Descobri o que aconteceu com a minha família. A casa pegou fogo. A minha casa. Minha memória cedeu um pouco, e consigo lembrar: eu estava lendo um livro (acho que era um estudo em vermelho), minha irmã estava treinando ginástica na sala de estar e minha mãe fazia comida. Lembrei o nome delas: Suzanne e Júlia.
Até que o fogão explodiu.
Um vazamento de gás.
As duas morreram. E eu também.
A diferença é que elas não viraram ospideiras. E eu tive que carregar esta maldição.
-Acho que começou a lembrar dos nomes dos livros que leu -disse Vlad. Os cabelos grisalhos não tinham mudado de cor. A magreza era a mesma. Talvez a voz tenha ficado um pouco mais experiente.
Você -eu falei, com a voz cheia de nojo.
-Eu.
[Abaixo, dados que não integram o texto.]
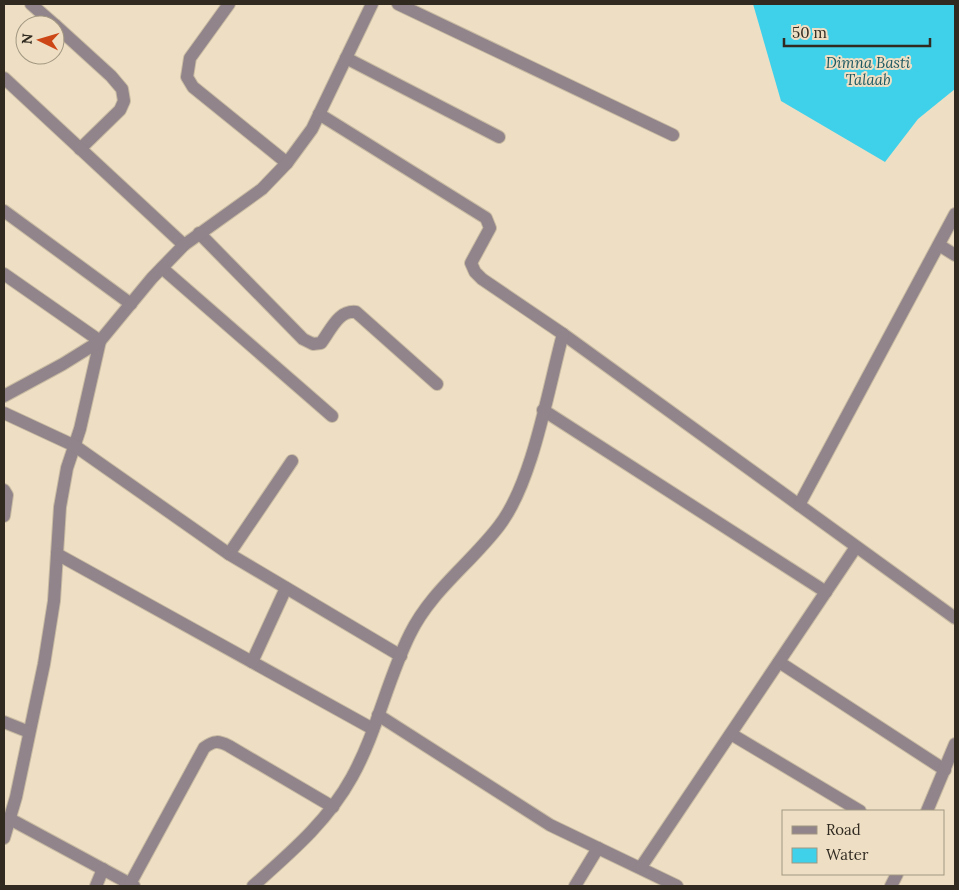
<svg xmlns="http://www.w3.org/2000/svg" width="959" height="890" font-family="Lora,serif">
<rect width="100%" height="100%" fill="#eedfc4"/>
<path fill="#40d1ea" d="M753,4H955V89L918,119L885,162L781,101Z"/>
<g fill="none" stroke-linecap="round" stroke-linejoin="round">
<g stroke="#c8bba3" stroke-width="14">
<g id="minor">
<path d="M31,4L55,25"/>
<path d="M229,4L190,58L187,77L193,87L287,163"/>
<path d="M398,4L673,135"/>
<path d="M55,25L111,76L122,89L124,101L120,110L80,149"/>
<path d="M346,58L499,137"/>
<path d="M4,78L184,245"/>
<path d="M319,114L486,218L490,228L471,263L475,272L482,279L563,334L955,618"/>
<path d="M4,211L131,304"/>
<path d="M199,233L303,339L313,344L321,343C331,330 338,310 356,312L437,384"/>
<path d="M939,245L955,255"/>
<path d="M162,268L332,416"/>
<path d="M4,274L100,341L80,429L67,468L60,507L54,601L44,664L16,797L4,838"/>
<path d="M4,396L63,364L100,341L152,278L184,245L262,189L287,163L312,129L372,4"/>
<path d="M543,410L826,592"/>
<path d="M4,413L75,446L229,554L401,656"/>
<path d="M4,490L7,495L4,516"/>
<path d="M799,505L955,214"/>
<path d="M57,554L373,729"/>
<path d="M229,554L292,461"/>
<path d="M252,662L286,588"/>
<path d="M779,662L945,770"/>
<path d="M378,715L550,825L677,886"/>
<path d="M4,722L29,732"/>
<path d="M731,734L860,811"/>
<path d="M927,811L955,744"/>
<path d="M10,819L134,886"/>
<path d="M641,867L856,547"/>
<path d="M130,884L204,748C214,740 219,741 229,746L333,807"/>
<path d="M96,886L103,869"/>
<path d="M253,886C290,853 328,821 352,777C377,732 387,680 410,634C431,591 470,564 499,526C533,482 548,389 563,334"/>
<path d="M575,886L598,848"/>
<path d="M891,886L897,874"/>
</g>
</g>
<use href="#minor" stroke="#91848a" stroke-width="12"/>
</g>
<g text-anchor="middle" stroke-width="4" stroke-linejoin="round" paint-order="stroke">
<g font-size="15" font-style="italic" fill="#1d5862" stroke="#eedfc4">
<text x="868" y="68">Dimna Basti<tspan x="868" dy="17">Talaab</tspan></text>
</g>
</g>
<rect width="959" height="890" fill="none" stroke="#302a20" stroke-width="10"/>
<rect x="782" y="810" width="162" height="65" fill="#eedfc4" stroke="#a29782"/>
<rect x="792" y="826" width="25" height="8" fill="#91848a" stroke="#a29782"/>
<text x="826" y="835" font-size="15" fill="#302a20">Road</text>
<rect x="792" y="848" width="25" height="15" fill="#40d1ea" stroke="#a29782"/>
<text x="826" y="860" font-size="15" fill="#302a20">Water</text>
<g transform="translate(40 40) rotate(275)"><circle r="24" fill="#eedfc4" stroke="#a29782"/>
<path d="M0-4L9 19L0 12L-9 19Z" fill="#cd4615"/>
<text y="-8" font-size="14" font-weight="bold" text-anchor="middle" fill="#302a20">N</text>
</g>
<path d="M784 38v8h146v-8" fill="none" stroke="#302a20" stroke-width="2.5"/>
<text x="792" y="38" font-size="15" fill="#302a20" stroke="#eedfc4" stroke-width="4" paint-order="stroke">50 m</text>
</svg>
Descobriu a natureza de seu ospideirismo? Teve bastante tempo pra isso, pelo menos para mim.
Olhei pela janela e tentei esconder o poema em meu caderno. 
-Eu descobri o que aconteceu com minha família -falei com a voz sem emoção. -Houve... Um incêndio. As duas morreram, menos eu.
-Você morreu, Belle. Só virou uma viajante do tempo.
-Descobri outra coisa. O maldito porquê de eu ser ospideira. 
Ele pareceu surpreso, ao mesmo tempo interessado.
-Sou uma bomba prestes a explodir. E bom, para se fazer uma bomba precisa-se de elementos-chave. Eu sou uma bomba. Eu tinha os elementos antes de ser uma.
-E foi escolhida -disse Vlad, com um pequeno sorrisinho de superioridade e satisfação. -Bom, se deduziu isso sabe que não pode se casar nem ter filhos. 
Isso me despertou. Como assim? Eu não podia casar?
-Sei que pensa que estou sendo injusto -ele falou. -É a vida. Você é uma bomba. Porque acha que precisa mudar de local constantemente, e que o relógio avisa?Porque você pode explodir. Morrer, da pior forma possível. Seu corpo absorveu a explosão no dia em que sua casa pegou fogo. Se ficar muito tempo em um lugar só, você solta a explosão.
Olhei para a janela e tentei esquecer. Antigamente - isso eu sabia - eu gostava de lembrar das coisas do passado, para esquecer o presente. Mas como fazer isso se o passado havia sido apagado, como quando se apaga do caderno a frase que ficou ruim?
-Desço no próximo vagão -eu disse a Vlad, que silenciou.
Vlad sumiu faz um tempo. Resolvi transcrever estas memórias aqui e agora. Minha mente se expandiu um pouco, então lembro das coisas com mais facilidade. Apenas com acontecimentos do presente. Porque acontecimentos do passado - meus amores, minhas paixões, minhas amizades, minha vida de verdade -, porque quando tento lembrar deles, ela não responde.
Coisa engraçada a memória. Ela registra coisas novas, ao mesmo tempo que apaga as antigas. Não exatamente apaga, e sim vai deixando elas cada vez mais pra trás... Como dizia Shakespeare - essa eu me lembro, com certeza -, o ontem, a história. O amanhã, um mistério. E o hoje, uma dádiva.
A memória gosta de seguir este roteiro, e não necessariamente nesta ordem.

4 comentários:

  1. Olá Belle, tudo bem?
    Eu não li a primeira parte do texto de ontem mas hoje voltei e li. E Meu Deus, sua ideia foi genial! Adorei a forma que você 'amarrou' a primeira parte com a segunda. Quando vi o projeto pensei que você iria fazer cada dia uma coisa diferente com o tema dado e não uma espécie de estória única usando todos os temas. Estou amando até aqui e com toda certeza vou ficar esperando a próxima parte.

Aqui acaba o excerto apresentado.